FPSO Redeployment and Engineering Progress
In a move to fast-track the KTJ development, an Invitation to Tender (ITT) has been issued for the shipyard scope of work related to the redeployment of the Petrojarl I FPSO. Engineering studies conducted by Amplus Energy and specialist contractors, including First Marine Solutions, Apollo Engineering, and Det Norske Veritas, have informed the scope, which covers modification and life extension works compliant with HSEQ standards. The Petrojarl I FPSO, a central asset in the KTJ Project, is vital for processing and storing hydrocarbons, and its redeployment is a critical path item for the project’s accelerated timeline.
Accelerated First Oil Targeted with Long-Lead Procurement
Finder is actively securing critical long-lead items (LLIs) to maintain its fast-track schedule targeting First Oil in late 2027 or early 2028. The company has reserved manufacturing and delivery capacity for several key items, supported by joint venture partner TIMOR GAP. The integrated FDR-SIA team is focused on delivering firm pricing and schedules, minimising upfront capital expenditure, and exploring alternative suppliers to optimise cost and timing. This procurement strategy de-risks the supply chain and supports the transition to the Engineering, Procurement, Construction and Installation (EPCI) phase.
2027 Drilling Campaign Preparations Underway
Preparations for the 2027 drilling campaign are progressing with rig contracting, procurement of drilling equipment, and evaluation of bids for drilling management services. Finder has secured long-lead casing and completion equipment, aligning procurement with the planned drilling window. The company also maintains a Letter of Intent with SundaGas Banda to share rig and drilling costs, aiming to maximise operational synergies across Timor Sea campaigns. These efforts aim to streamline development drilling and support the accelerated timeline toward first production.

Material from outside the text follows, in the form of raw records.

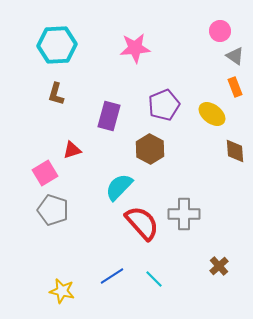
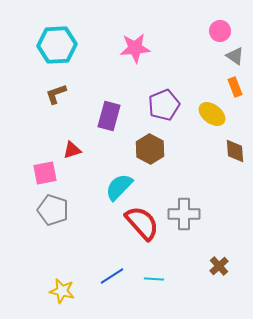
brown L-shape: rotated 55 degrees clockwise
pink square: rotated 20 degrees clockwise
cyan line: rotated 42 degrees counterclockwise
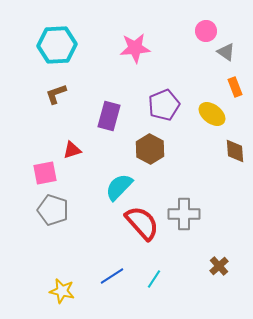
pink circle: moved 14 px left
gray triangle: moved 9 px left, 4 px up
cyan line: rotated 60 degrees counterclockwise
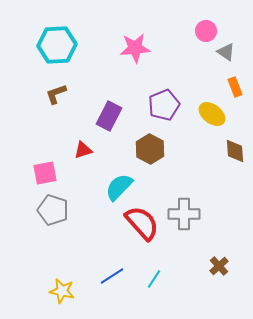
purple rectangle: rotated 12 degrees clockwise
red triangle: moved 11 px right
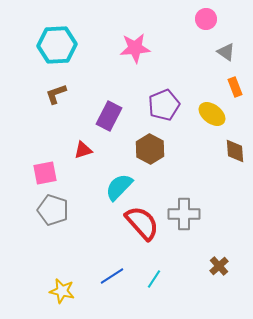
pink circle: moved 12 px up
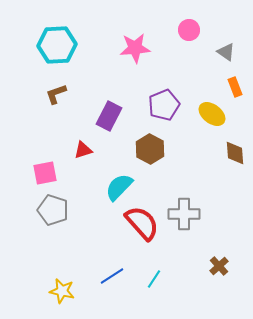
pink circle: moved 17 px left, 11 px down
brown diamond: moved 2 px down
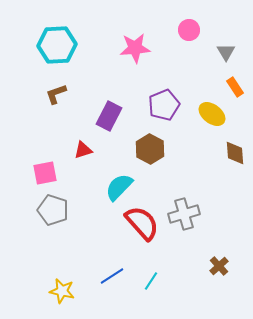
gray triangle: rotated 24 degrees clockwise
orange rectangle: rotated 12 degrees counterclockwise
gray cross: rotated 16 degrees counterclockwise
cyan line: moved 3 px left, 2 px down
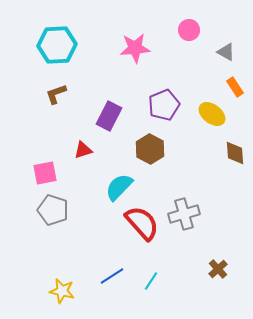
gray triangle: rotated 30 degrees counterclockwise
brown cross: moved 1 px left, 3 px down
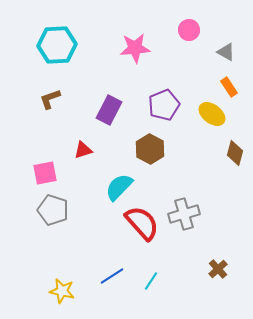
orange rectangle: moved 6 px left
brown L-shape: moved 6 px left, 5 px down
purple rectangle: moved 6 px up
brown diamond: rotated 20 degrees clockwise
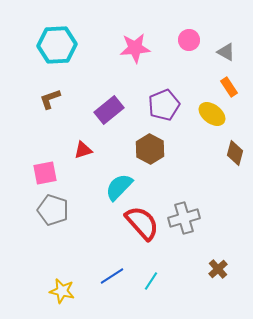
pink circle: moved 10 px down
purple rectangle: rotated 24 degrees clockwise
gray cross: moved 4 px down
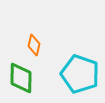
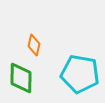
cyan pentagon: rotated 9 degrees counterclockwise
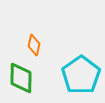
cyan pentagon: moved 1 px right, 1 px down; rotated 27 degrees clockwise
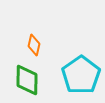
green diamond: moved 6 px right, 2 px down
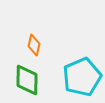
cyan pentagon: moved 1 px right, 2 px down; rotated 12 degrees clockwise
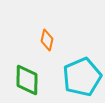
orange diamond: moved 13 px right, 5 px up
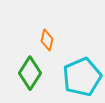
green diamond: moved 3 px right, 7 px up; rotated 32 degrees clockwise
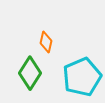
orange diamond: moved 1 px left, 2 px down
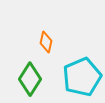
green diamond: moved 6 px down
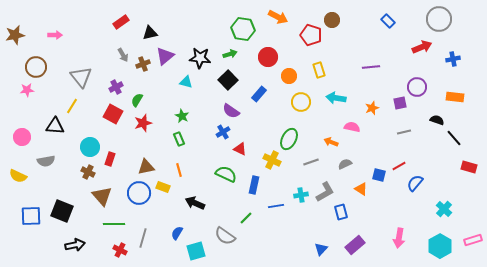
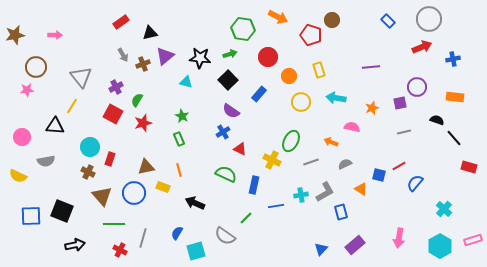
gray circle at (439, 19): moved 10 px left
green ellipse at (289, 139): moved 2 px right, 2 px down
blue circle at (139, 193): moved 5 px left
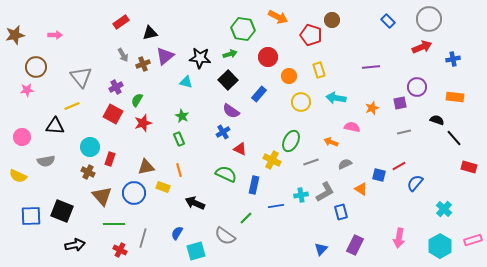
yellow line at (72, 106): rotated 35 degrees clockwise
purple rectangle at (355, 245): rotated 24 degrees counterclockwise
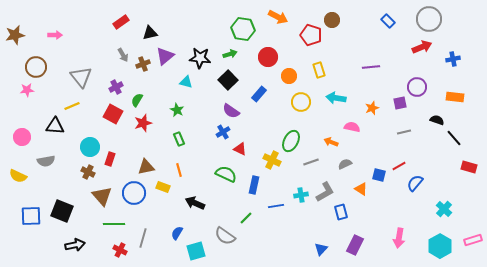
green star at (182, 116): moved 5 px left, 6 px up
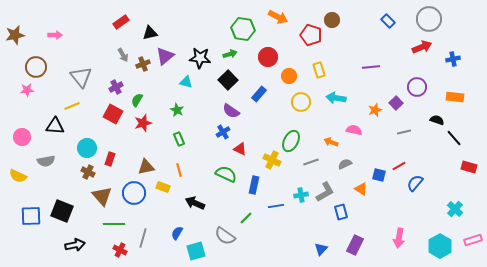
purple square at (400, 103): moved 4 px left; rotated 32 degrees counterclockwise
orange star at (372, 108): moved 3 px right, 2 px down
pink semicircle at (352, 127): moved 2 px right, 3 px down
cyan circle at (90, 147): moved 3 px left, 1 px down
cyan cross at (444, 209): moved 11 px right
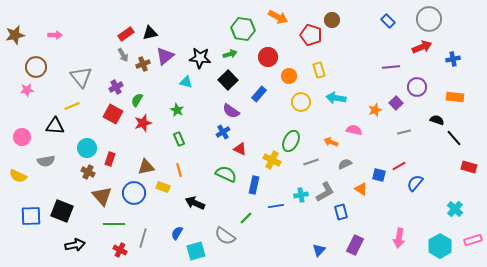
red rectangle at (121, 22): moved 5 px right, 12 px down
purple line at (371, 67): moved 20 px right
blue triangle at (321, 249): moved 2 px left, 1 px down
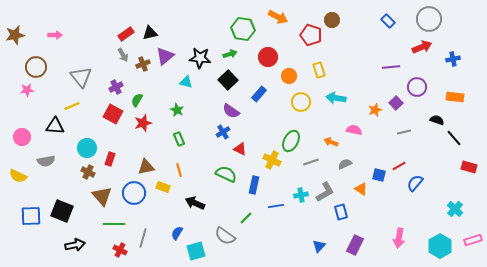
blue triangle at (319, 250): moved 4 px up
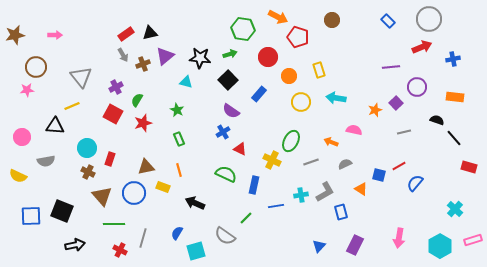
red pentagon at (311, 35): moved 13 px left, 2 px down
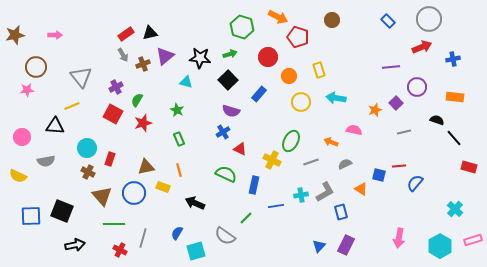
green hexagon at (243, 29): moved 1 px left, 2 px up; rotated 10 degrees clockwise
purple semicircle at (231, 111): rotated 18 degrees counterclockwise
red line at (399, 166): rotated 24 degrees clockwise
purple rectangle at (355, 245): moved 9 px left
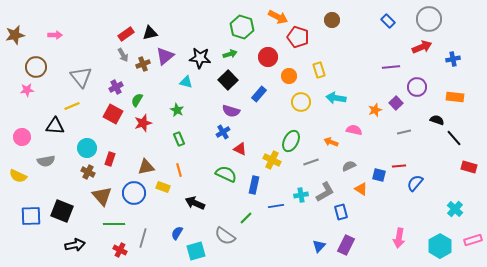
gray semicircle at (345, 164): moved 4 px right, 2 px down
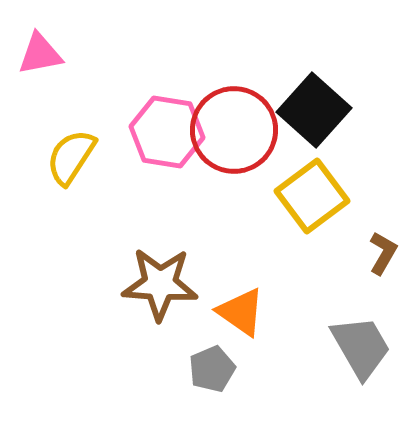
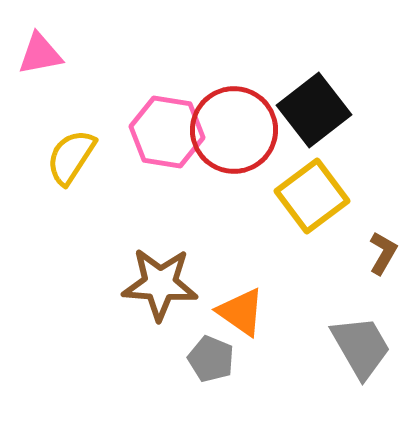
black square: rotated 10 degrees clockwise
gray pentagon: moved 1 px left, 10 px up; rotated 27 degrees counterclockwise
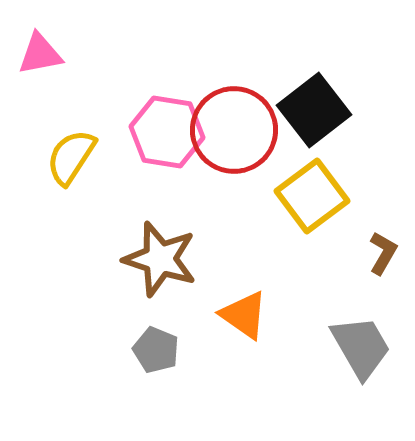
brown star: moved 25 px up; rotated 14 degrees clockwise
orange triangle: moved 3 px right, 3 px down
gray pentagon: moved 55 px left, 9 px up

Exploring Future Tie-Back Opportunities for Growth
Beyond the initial KTJ development, Finder is conducting feasibility assessments of future tie-back opportunities within PSC 19-11 to support long-term growth. The region hosts significant contingent and prospective resources, including the Krill and Squilla discoveries with combined 2C contingent resources of 23 million barrels and multiple low-risk nearfield prospects estimated at 116 million barrels (unrisked mean). The KTJ Project’s strategy to establish the Petrojarl I FPSO as a central processing hub is expected to lower capital intensity and commercial thresholds for these follow-on developments, enhancing capital efficiency and potentially extending field life.
This integrated approach positions KTJ not merely as a standalone development but as a foundation for broader petroleum production in Timor-Leste, leveraging existing infrastructure to unlock value across the PSC 19-11 acreage. The project’s progress builds on recent equity raises and strategic initiatives to accelerate development, including the $30m equity raise to accelerate KTJ and the mid-2026 FID target with FPSO ownership.
Bottom Line?
Finder’s coordinated push across regulatory, financing, and operational fronts sets a clear path to mid-2026 sanction, but timely approvals and execution of FPSO redeployment remain pivotal to meeting late-2027 first oil ambitions.
Questions in the middle?
- How will the final regulatory decisions on the EIS and FDP shape the FID timeline and project scope?
- What impact will ongoing geopolitical risks have on Brent prices and, consequently, the project’s financing terms?
- To what extent can future tie-back developments within PSC 19-11 materialise given current resource uncertainties?